Sports Medicine - Open Cover Image “Cannabidiol (CBD) is a non-intoxicating cannabinoid derived from Cannabis sativa. CBD initially drew scientific interest due to its anticonvulsant properties but increasing evidence of other therapeutic effects has attracted the attention of additional clinical and non-clinical populations, including athletes.

Unlike the intoxicating cannabinoid, Δ9-tetrahydrocannabinol (Δ9-THC), CBD is no longer prohibited by the World Anti-Doping Agency and appears to be safe and well-tolerated in humans. It has also become readily available in many countries with the introduction of over-the-counter “nutraceutical” products.

The aim of this narrative review was to explore various physiological and psychological effects of CBD that may be relevant to the sport and/or exercise context and to identify key areas for future research. As direct studies of CBD and sports performance are is currently lacking, evidence for this narrative review was sourced from preclinical studies and a limited number of clinical trials in non-athlete populations.

Preclinical studies have observed robust anti-inflammatory, neuroprotective and analgesic effects of CBD in animal models. Preliminary preclinical evidence also suggests that CBD may protect against gastrointestinal damage associated with inflammation and promote healing of traumatic skeletal injuries. However, further research is required to confirm these observations.

Early stage clinical studies suggest that CBD may be anxiolytic in “stress-inducing” situations and in individuals with anxiety disorders. While some case reports indicate that CBD improves sleep, robust evidence is currently lacking. Cognitive function and thermoregulation appear to be unaffected by CBD while effects on food intake, metabolic function, cardiovascular function, and infection require further study.

CBD may exert a number of physiological, biochemical, and psychological effects with the potential to benefit athletes. However, well controlled, studies in athlete populations are required before definitive conclusions can be reached regarding the utility of CBD in supporting athletic performance.”

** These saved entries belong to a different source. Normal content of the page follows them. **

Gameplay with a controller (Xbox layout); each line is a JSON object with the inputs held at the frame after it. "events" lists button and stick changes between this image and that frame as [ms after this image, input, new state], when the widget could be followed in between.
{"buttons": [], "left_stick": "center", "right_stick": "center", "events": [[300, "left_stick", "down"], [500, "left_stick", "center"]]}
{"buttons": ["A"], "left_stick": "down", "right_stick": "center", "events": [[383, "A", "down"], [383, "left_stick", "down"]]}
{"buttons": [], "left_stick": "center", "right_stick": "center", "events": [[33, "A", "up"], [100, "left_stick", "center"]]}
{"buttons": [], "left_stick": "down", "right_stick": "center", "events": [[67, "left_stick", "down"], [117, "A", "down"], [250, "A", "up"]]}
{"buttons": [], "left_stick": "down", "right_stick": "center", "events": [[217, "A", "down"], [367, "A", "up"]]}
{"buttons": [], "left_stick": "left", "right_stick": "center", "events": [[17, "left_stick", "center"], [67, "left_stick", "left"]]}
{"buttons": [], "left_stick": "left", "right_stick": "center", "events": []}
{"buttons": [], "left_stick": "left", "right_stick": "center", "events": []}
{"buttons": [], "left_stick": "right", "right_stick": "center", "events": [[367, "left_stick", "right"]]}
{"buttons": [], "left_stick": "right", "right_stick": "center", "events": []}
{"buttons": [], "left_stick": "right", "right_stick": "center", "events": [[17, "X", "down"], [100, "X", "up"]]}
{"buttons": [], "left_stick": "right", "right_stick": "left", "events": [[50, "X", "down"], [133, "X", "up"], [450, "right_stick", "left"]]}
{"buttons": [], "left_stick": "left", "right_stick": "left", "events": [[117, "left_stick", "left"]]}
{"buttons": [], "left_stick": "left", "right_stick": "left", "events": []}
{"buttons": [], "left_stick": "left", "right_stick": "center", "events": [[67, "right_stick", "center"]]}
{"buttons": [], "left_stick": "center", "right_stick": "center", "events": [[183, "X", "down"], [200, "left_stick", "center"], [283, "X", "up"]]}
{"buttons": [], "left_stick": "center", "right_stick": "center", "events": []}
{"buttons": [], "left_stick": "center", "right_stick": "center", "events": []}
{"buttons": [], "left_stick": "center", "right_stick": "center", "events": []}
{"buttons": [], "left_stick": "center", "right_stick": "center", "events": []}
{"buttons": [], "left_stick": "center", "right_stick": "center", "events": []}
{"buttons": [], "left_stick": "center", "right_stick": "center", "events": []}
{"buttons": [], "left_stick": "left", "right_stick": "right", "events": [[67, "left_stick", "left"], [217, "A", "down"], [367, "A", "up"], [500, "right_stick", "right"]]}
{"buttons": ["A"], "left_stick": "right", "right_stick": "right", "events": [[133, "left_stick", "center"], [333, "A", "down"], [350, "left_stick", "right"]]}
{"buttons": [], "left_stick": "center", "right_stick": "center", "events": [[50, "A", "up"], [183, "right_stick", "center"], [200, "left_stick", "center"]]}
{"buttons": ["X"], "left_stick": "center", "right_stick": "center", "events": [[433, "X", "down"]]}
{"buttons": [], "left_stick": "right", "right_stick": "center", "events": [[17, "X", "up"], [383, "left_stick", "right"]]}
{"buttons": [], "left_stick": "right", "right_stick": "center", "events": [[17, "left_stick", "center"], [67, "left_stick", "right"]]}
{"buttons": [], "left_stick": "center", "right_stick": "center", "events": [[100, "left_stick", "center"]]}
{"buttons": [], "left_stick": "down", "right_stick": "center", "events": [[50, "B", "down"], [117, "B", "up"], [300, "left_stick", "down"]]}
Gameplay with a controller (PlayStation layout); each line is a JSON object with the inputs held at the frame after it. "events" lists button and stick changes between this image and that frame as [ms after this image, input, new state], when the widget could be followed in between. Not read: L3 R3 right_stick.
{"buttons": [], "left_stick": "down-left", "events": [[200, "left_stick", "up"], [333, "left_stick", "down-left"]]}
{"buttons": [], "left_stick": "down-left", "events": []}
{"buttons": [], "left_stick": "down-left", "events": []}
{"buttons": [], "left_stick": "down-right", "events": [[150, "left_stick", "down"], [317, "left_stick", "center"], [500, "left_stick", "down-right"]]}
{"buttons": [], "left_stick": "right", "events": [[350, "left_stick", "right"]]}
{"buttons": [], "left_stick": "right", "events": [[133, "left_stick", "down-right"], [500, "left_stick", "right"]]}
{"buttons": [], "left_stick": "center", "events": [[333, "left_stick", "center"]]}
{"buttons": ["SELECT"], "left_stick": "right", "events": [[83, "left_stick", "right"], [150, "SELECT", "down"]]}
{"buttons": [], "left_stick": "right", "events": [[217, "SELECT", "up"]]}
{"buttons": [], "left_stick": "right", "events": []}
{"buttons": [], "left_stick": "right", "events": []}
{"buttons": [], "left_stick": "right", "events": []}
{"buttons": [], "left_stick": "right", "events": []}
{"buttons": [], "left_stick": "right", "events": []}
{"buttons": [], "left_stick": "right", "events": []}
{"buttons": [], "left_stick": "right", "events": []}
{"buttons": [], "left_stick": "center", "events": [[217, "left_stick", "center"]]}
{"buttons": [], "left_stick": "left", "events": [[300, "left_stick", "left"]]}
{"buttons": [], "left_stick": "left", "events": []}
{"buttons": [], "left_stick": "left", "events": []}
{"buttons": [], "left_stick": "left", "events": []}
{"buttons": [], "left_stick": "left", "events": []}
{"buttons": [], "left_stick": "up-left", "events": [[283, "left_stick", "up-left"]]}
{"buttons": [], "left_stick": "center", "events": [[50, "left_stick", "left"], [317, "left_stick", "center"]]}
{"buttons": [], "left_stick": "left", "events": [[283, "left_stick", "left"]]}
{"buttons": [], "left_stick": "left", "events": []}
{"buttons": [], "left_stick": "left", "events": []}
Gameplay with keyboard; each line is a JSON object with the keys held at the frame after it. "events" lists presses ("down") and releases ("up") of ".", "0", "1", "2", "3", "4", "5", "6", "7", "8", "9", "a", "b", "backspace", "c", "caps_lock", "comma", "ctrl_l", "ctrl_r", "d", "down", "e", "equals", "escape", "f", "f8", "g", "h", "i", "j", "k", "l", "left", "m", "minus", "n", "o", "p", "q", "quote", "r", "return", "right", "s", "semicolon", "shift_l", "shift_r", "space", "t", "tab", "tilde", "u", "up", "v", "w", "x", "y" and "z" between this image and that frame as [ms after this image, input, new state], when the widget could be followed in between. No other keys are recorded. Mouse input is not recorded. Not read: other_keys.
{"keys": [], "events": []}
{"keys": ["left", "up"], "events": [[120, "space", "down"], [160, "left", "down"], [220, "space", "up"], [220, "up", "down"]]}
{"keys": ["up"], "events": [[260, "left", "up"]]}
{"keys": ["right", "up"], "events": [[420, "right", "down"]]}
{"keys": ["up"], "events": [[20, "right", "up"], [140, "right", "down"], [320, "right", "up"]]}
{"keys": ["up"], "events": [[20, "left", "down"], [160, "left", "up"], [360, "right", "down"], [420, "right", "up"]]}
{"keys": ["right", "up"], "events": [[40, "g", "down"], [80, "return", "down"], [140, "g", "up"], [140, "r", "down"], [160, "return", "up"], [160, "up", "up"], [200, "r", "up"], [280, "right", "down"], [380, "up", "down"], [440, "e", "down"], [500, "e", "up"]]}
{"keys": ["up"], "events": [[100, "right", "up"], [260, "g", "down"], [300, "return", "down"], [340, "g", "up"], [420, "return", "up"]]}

https://pubmed.ncbi.nlm.nih.gov/32632671/

“CBD has been reported to exert a number of physiological, biochemical, and psychological effects that have the potential to benefit athletes. For instance, there is preliminary supportive evidence for anti-inflammatory, neuroprotective, analgesic, and anxiolytic actions of CBD and the possibility it may protect against GI damage associated with inflammation and promote the healing of traumatic skeletal injuries.”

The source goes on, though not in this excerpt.